Due care 与 Due diligence

Which of the following would VIOLATE the Due Care concept?

o     Security policy being outdated

o     Data owners not laying out the foundation of data protection

o     Network administrator not taking mandatory two-week vacation as planned

o     Latest security patches for servers only being installed once a week

Violating Due Diligence may mean not working diligently enough.

Comment: C choice says there is a mandatory two-week vacation, but he just ignored to do it. Therefore, it is a Diligence issue. Care is made by mandating two-week vacation.

B. Due care is when the necessary steps to help protect the company and its resources from possible risks have been taken. If the information owner does not lay out the foundation od data protection and ensure that the directives are being enforced, this would violate the due care concept. Due diligence is practiced by activities that make sure that the protection mechanisms are continually maintained and operational. The security policy being outdated would be an example of violating the due diligence concept. Any reason could force a network administrator to delay planned vacation. Not taking any vacation would probably violate the company's security policy, thus violating of the due diligence concept.
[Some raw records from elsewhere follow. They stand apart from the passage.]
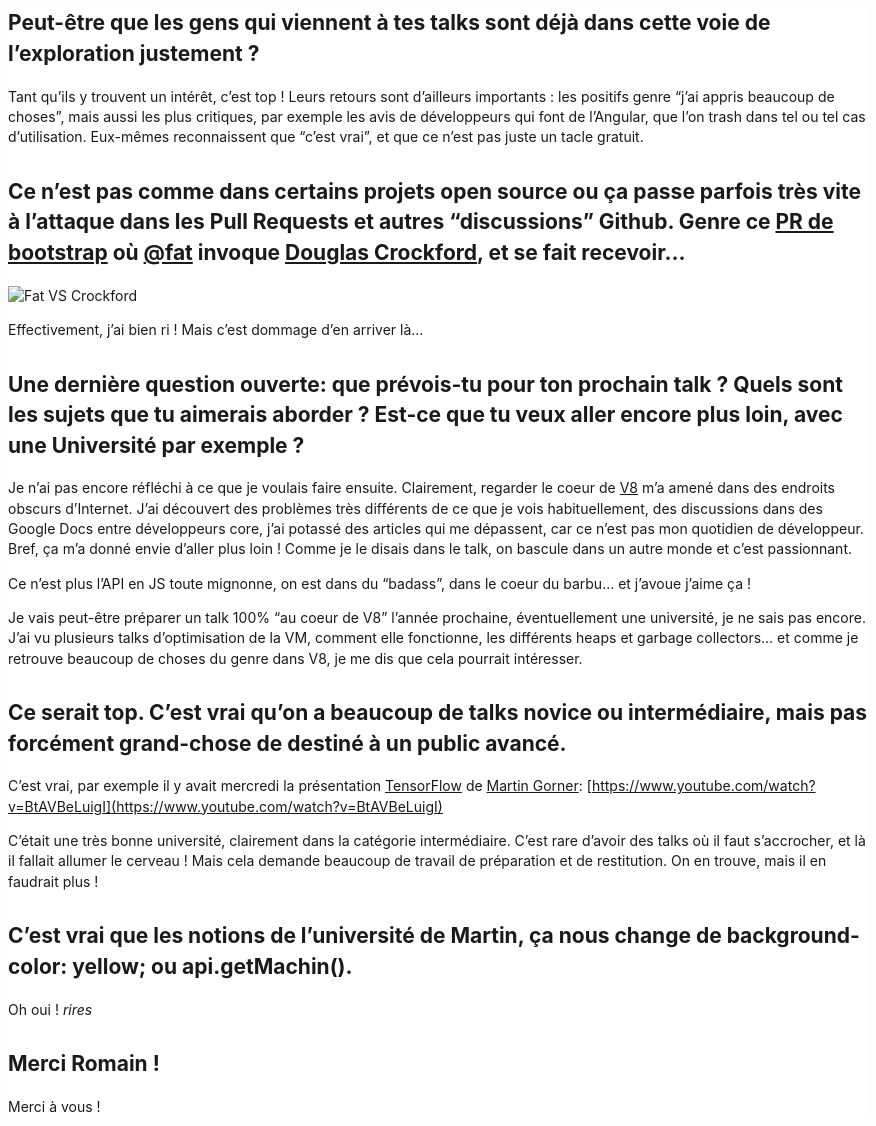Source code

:## Peut-être que les gens qui viennent à tes talks sont déjà dans cette voie de l’exploration justement ?

Tant qu’ils y trouvent un intérêt, c’est top ! Leurs retours sont d’ailleurs importants : les positifs genre “j’ai appris beaucoup de choses”, mais aussi les plus critiques, par exemple les avis de développeurs qui font de l’Angular, que l’on trash dans tel ou tel cas d’utilisation. Eux-mêmes reconnaissent que “c’est vrai”, et que ce n’est pas juste un tacle gratuit.

## Ce n’est pas comme dans certains projets open source ou ça passe parfois très vite à l’attaque dans les Pull Requests et autres “discussions” Github. Genre ce [PR de bootstrap](https://github.com/twbs/bootstrap/issues/3057) où [@fat](https://twitter.com/fat) invoque [Douglas Crockford](http://crockford.com/), et se fait recevoir…

![Fat VS Crockford](/assets/contentful/3RECs5SNkOeq4Kj3RY8BaZ/aeaa7d9540b9be3270065dc645057c38/Romain-Maton-fat-crockford.png)

Effectivement, j’ai bien ri ! Mais c’est dommage d’en arriver là…

## Une dernière question ouverte: que prévois-tu pour ton prochain talk ? Quels sont les sujets que tu aimerais aborder ? Est-ce que tu veux aller encore plus loin, avec une Université par exemple ?

Je n’ai pas encore réfléchi à ce que je voulais faire ensuite. Clairement, regarder le coeur de [V8](https://developers.google.com/v8/) m’a amené dans des endroits obscurs d’Internet. J’ai découvert des problèmes très différents de ce que je vois habituellement, des discussions dans des Google Docs entre développeurs core, j’ai potassé des articles qui me dépassent, car ce n’est pas mon quotidien de développeur. Bref, ça m’a donné envie d’aller plus loin ! Comme je le disais dans le talk, on bascule dans un autre monde et c’est passionnant.

Ce n’est plus l’API en JS toute mignonne, on est dans du “badass”, dans le coeur du barbu… et j’avoue j’aime ça !

Je vais peut-être préparer un talk 100% “au coeur de V8” l’année prochaine, éventuellement une université, je ne sais pas encore. J’ai vu plusieurs talks d’optimisation de la VM, comment elle fonctionne, les différents heaps et garbage collectors… et comme je retrouve beaucoup de choses du genre dans V8, je me dis que cela pourrait intéresser.

## Ce serait top. C’est vrai qu’on a beaucoup de talks novice ou intermédiaire, mais pas forcément grand-chose de destiné à un public avancé.

C’est vrai, par exemple il y avait mercredi la présentation [TensorFlow](https://www.tensorflow.org/) de [Martin Gorner](https://twitter.com/martin_gorner): [https://www.youtube.com/watch?v=BtAVBeLuigI](https://www.youtube.com/watch?v=BtAVBeLuigI)

C’était une très bonne université, clairement dans la catégorie intermédiaire. C’est rare d’avoir des talks où il faut s’accrocher, et là il fallait allumer le cerveau ! Mais cela demande beaucoup de travail de préparation et de restitution. On en trouve, mais il en faudrait plus !

## C’est vrai que les notions de l’université de Martin, ça nous change de background-color: yellow; ou api.getMachin().

Oh oui ! _*rires*_

## Merci Romain !

Merci à vous !
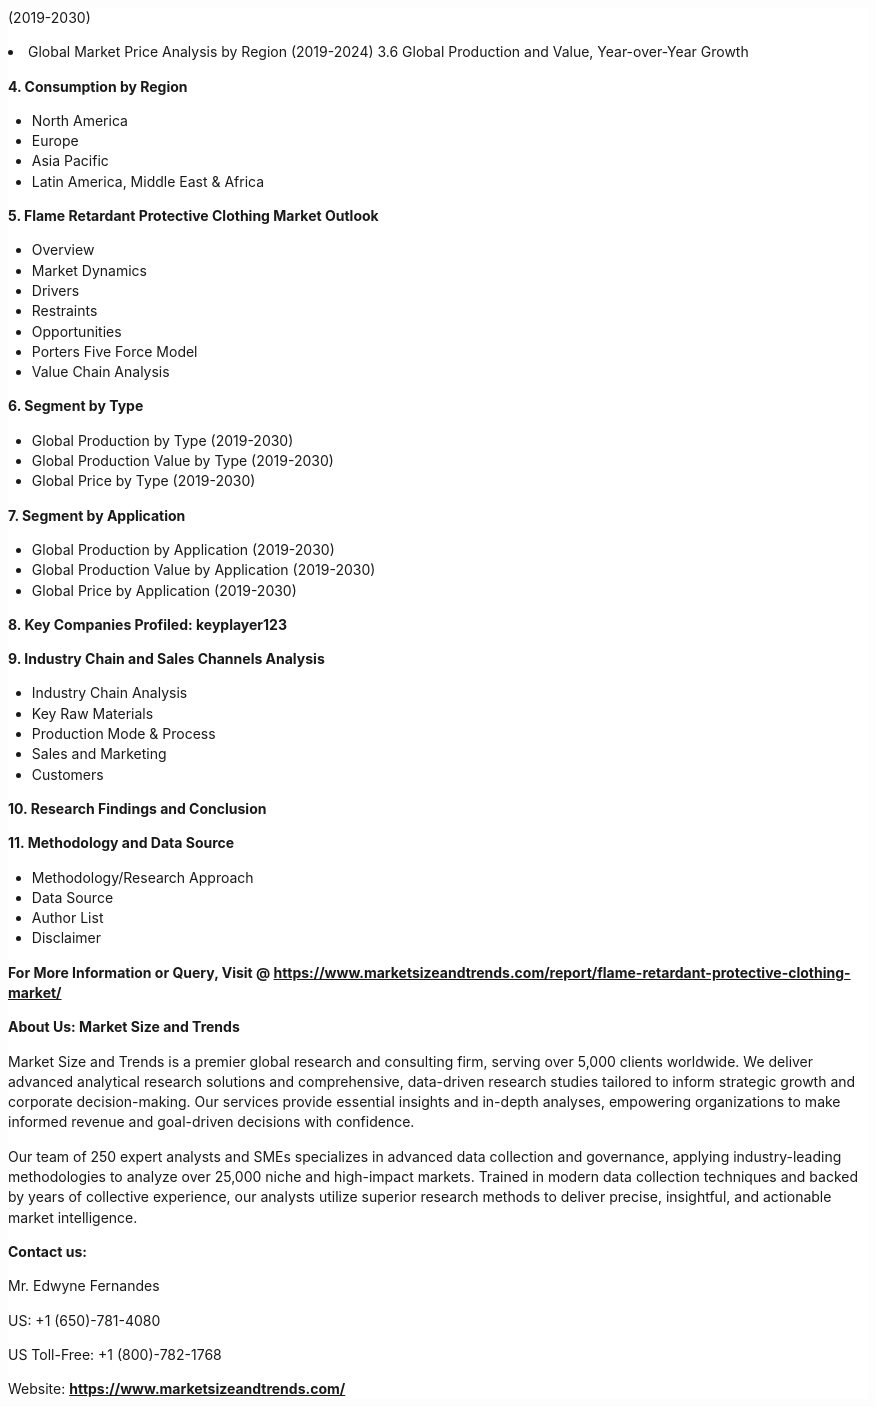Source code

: (2019-2030)</li><li>Global Market Price Analysis by Region (2019-2024) 3.6 Global Production and Value, Year-over-Year Growth</li></ul><p><strong>4. Consumption by Region</strong></p><ul><li>North America</li><li>Europe</li><li>Asia Pacific</li><li>Latin America, Middle East &amp; Africa</li></ul><p><strong>5. Flame Retardant Protective Clothing Market Outlook</strong></p><ul><li>Overview</li><li>Market Dynamics</li><li>Drivers</li><li>Restraints</li><li>Opportunities</li><li>Porters Five Force Model</li><li>Value Chain Analysis&nbsp;</li></ul><p><strong>6. Segment by Type</strong></p><ul><li>Global Production by Type (2019-2030)</li><li>Global Production Value by Type (2019-2030)</li><li>Global Price by Type (2019-2030)</li></ul><p><strong>7. Segment by Application</strong></p><ul><li>Global Production by Application (2019-2030)</li><li>Global Production Value by Application (2019-2030)</li><li>Global Price by Application (2019-2030)</li></ul><p><strong>8. Key Companies Profiled: keyplayer123</strong></p><p><strong>9. Industry Chain and Sales Channels Analysis</strong></p><ul><li>Industry Chain Analysis</li><li>Key Raw Materials</li><li>Production Mode &amp; Process</li><li>Sales and Marketing</li><li>Customers</li></ul><p><strong>10. Research Findings and Conclusion</strong></p><p><strong>11. Methodology and Data Source</strong></p><ul><li>Methodology/Research Approach</li><li>Data Source</li><li>Author List</li><li>Disclaimer</li></ul></p><p><strong>For More Information or Query, Visit @ <a href="https://www.marketsizeandtrends.com/report/flame-retardant-protective-clothing-market/">https://www.marketsizeandtrends.com/report/flame-retardant-protective-clothing-market/</a></strong></p><p><strong>About Us: Market Size and Trends</strong></p><p>Market Size and Trends is a premier global research and consulting firm, serving over 5,000 clients worldwide. We deliver advanced analytical research solutions and comprehensive, data-driven research studies tailored to inform strategic growth and corporate decision-making. Our services provide essential insights and in-depth analyses, empowering organizations to make informed revenue and goal-driven decisions with confidence.</p><p>Our team of 250 expert analysts and SMEs specializes in advanced data collection and governance, applying industry-leading methodologies to analyze over 25,000 niche and high-impact markets. Trained in modern data collection techniques and backed by years of collective experience, our analysts utilize superior research methods to deliver precise, insightful, and actionable market intelligence.</p><p><strong>Contact us:</strong></p><p>Mr. Edwyne Fernandes</p><p>US: +1 (650)-781-4080</p><p>US Toll-Free: +1 (800)-782-1768</p><p>Website: <strong><a href="https://www.marketsizeandtrends.com/">https://www.marketsizeandtrends.com/</a></strong></p>
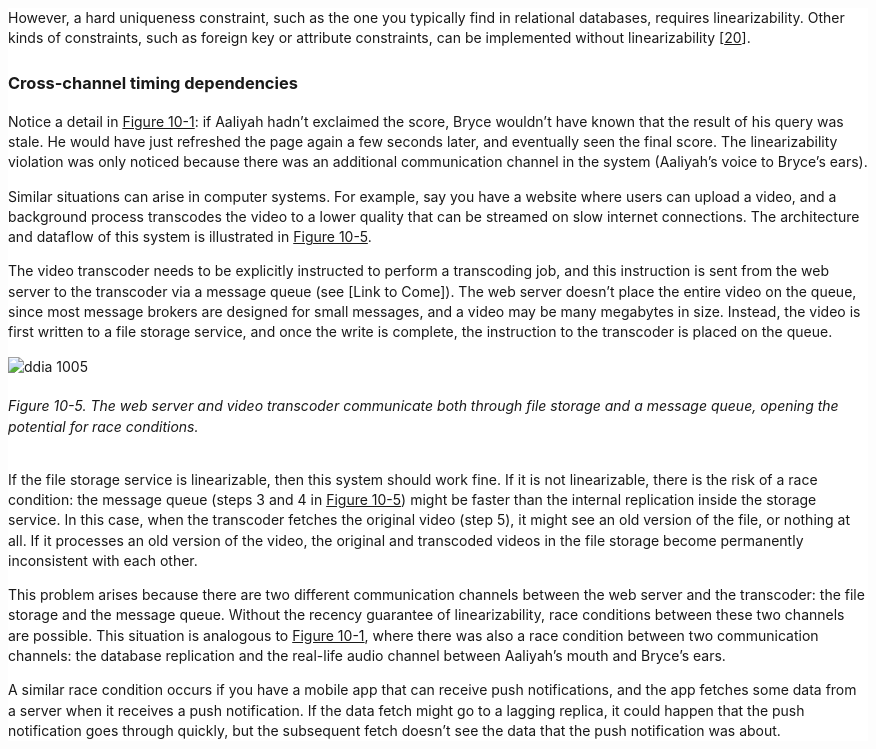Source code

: However, a hard uniqueness constraint, such as the one you typically find in relational databases,
requires linearizability. Other kinds of constraints, such as foreign key or attribute constraints,
can be implemented without linearizability
[[20](https://learning.oreilly.com/library/view/designing-data-intensive-applications/9781098119058/ch10.html#Bailis2014coord_ch10)].

### Cross-channel timing dependencies

Notice a detail in [Figure 10-1](https://learning.oreilly.com/library/view/designing-data-intensive-applications/9781098119058/ch10.html#fig_consistency_linearizability_0): if Aaliyah hadn’t exclaimed the score,
Bryce wouldn’t have known that the result of his query was stale. He would have just refreshed the
page again a few seconds later, and eventually seen the final score. The linearizability violation
was only noticed because there was an additional communication channel in the system (Aaliyah’s
voice to Bryce’s ears).

Similar situations can arise in computer systems. For example, say you have a website where users
can upload a video, and a background process transcodes the video to a lower quality that can be
streamed on slow internet connections. The architecture and dataflow of this system is illustrated
in [Figure 10-5](https://learning.oreilly.com/library/view/designing-data-intensive-applications/9781098119058/ch10.html#fig_consistency_transcoder).

The video transcoder needs to be explicitly instructed to perform a transcoding job, and this
instruction is sent from the web server to the transcoder via a message queue (see [Link to Come]).
The web server doesn’t place the entire video on the queue, since most message brokers are designed
for small messages, and a video may be many megabytes in size. Instead, the video is first written
to a file storage service, and once the write is complete, the instruction to the transcoder is
placed on the queue.

![ddia 1005](https://learning.oreilly.com/api/v2/epubs/urn:orm:book:9781098119058/files/assets/ddia_1005.png)

###### Figure 10-5. The web server and video transcoder communicate both through file storage and a message queue, opening the potential for race conditions.

If the file storage service is linearizable, then this system should work fine. If it is not
linearizable, there is the risk of a race condition: the message queue (steps 3 and 4 in
[Figure 10-5](https://learning.oreilly.com/library/view/designing-data-intensive-applications/9781098119058/ch10.html#fig_consistency_transcoder)) might be faster than the internal replication inside the storage
service. In this case, when the transcoder fetches the original video (step 5), it might see an old
version of the file, or nothing at all. If it processes an old version of the video, the original
and transcoded videos in the file storage become permanently inconsistent with each other.

This problem arises because there are two different communication channels between the web server
and the transcoder: the file storage and the message queue. Without the recency guarantee of
linearizability, race conditions between these two channels are possible. This situation is
analogous to [Figure 10-1](https://learning.oreilly.com/library/view/designing-data-intensive-applications/9781098119058/ch10.html#fig_consistency_linearizability_0), where there was also a race condition between
two communication channels: the database replication and the real-life audio channel between
Aaliyah’s mouth and Bryce’s ears.

A similar race condition occurs if you have a mobile app that can receive push notifications, and
the app fetches some data from a server when it receives a push notification. If the data fetch
might go to a lagging replica, it could happen that the push notification goes through quickly, but
the subsequent fetch doesn’t see the data that the push notification was about.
Security patches only being installed periodically could only mean a violation of the due diligence concept if the security policy specified that patches should be installed as soon as available.

The correct answer is ' Data owners not laying out the foundation of data protection ' , if the information owner does not lay out the foundation of data protection and ensure that the directives are being enforced, this would violate the due care concept.

The other answers are incorrect because :

Security policy being outdated is incorrect as it would violate due diligence concept.

Network administrator not taking mandatory two-week vacation as planned is also incorrect as this will also violate due diligence concept.

Latest security patches for servers only being installed once a week is also incorrect as this will violate the due diligence concept.

Reference: Shon Harris AIO v3 , Chapter-3: Security Management Practices , Page:7 , 46.

Last Modifed - 06/08/2007 - S G Krishnan

Comment:

Due diligence is the act of investigating and understanding the risks the company faces. A company practices due care by developing and implementing security policies, procedures, and standards. Due care shows that a company has taken responsibility for the activities that take place within the corporation and has taken the necessary steps to help protect the company, its resources, and employees from possible threats. So, due diligence is understanding the current threats and risks and due care is implementing countermeasures to provide protection from those threats. If a company does not practice due care and due diligence pertaining to the security of its assets, it can be legally charged with negligence and held accountable for any ramifications of that negligence.